Would you like a blessing? I hope that when I am no longer able, someone will say to my wife and children, “Would you like a blessing?” I have had several beautiful blessings since I became ill. But blessings can comfort other family members, too. When the young man in our ward was killed in the accident, I visited his mother and gave her a blessing. Then I looked at his father. “I believe that no one has given you a blessing,” I said to him. “Would you like one?” “Yes,” he replied. No one had asked him before if he wanted a blessing.
Let me talk about death if I bring up the subject. I’m about to pass through a doorway into another level of existence, and although I have a testimony of Heavenly Father’s plan, I may want to express my feelings. Let me talk. Pray with me. Don’t be uncomfortable; I’ll love you for your understanding and patience.
Express your feelings. In turn, tell me you love me. “I’m going to miss you” makes me feel good. This may be difficult for you to do, but your efforts are appreciated.

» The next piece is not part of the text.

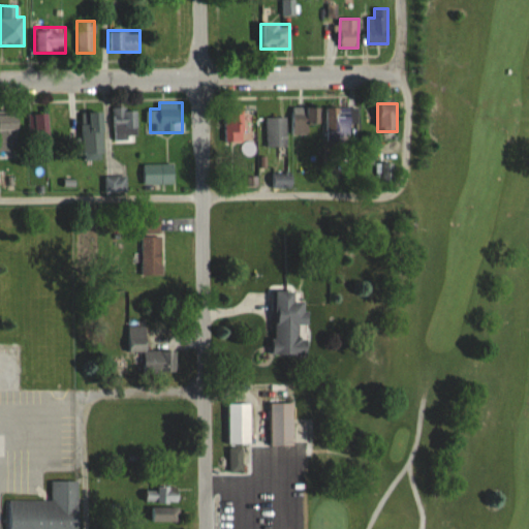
[(113,138),(137,138),(137,106),(113,106),(113,138)]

Understand if I don’t want to see you. I may feel that this is a time for family only. I may be concerned that changes in my appearance would upset you. But I care very much that you care for me. Call me on the telephone, and if I am able to talk, I would love to share some time with you. Or send me a note. But please know that I care very much about you.
Keep my memory alive. This is a time of transition for my family, a time for grieving. Let my family members grieve. If they want to talk, listen. If they want to cry, comfort them, and don’t change the subject until they do. Grieving is a natural, normal part of the death process, and letting them express their feelings will make the transition easier.
We need to help those approaching death with genuine acts of love and compassion. Let the spirit guide you in what you do and what you say. The trauma is difficult enough without unnecessary hurt and harm.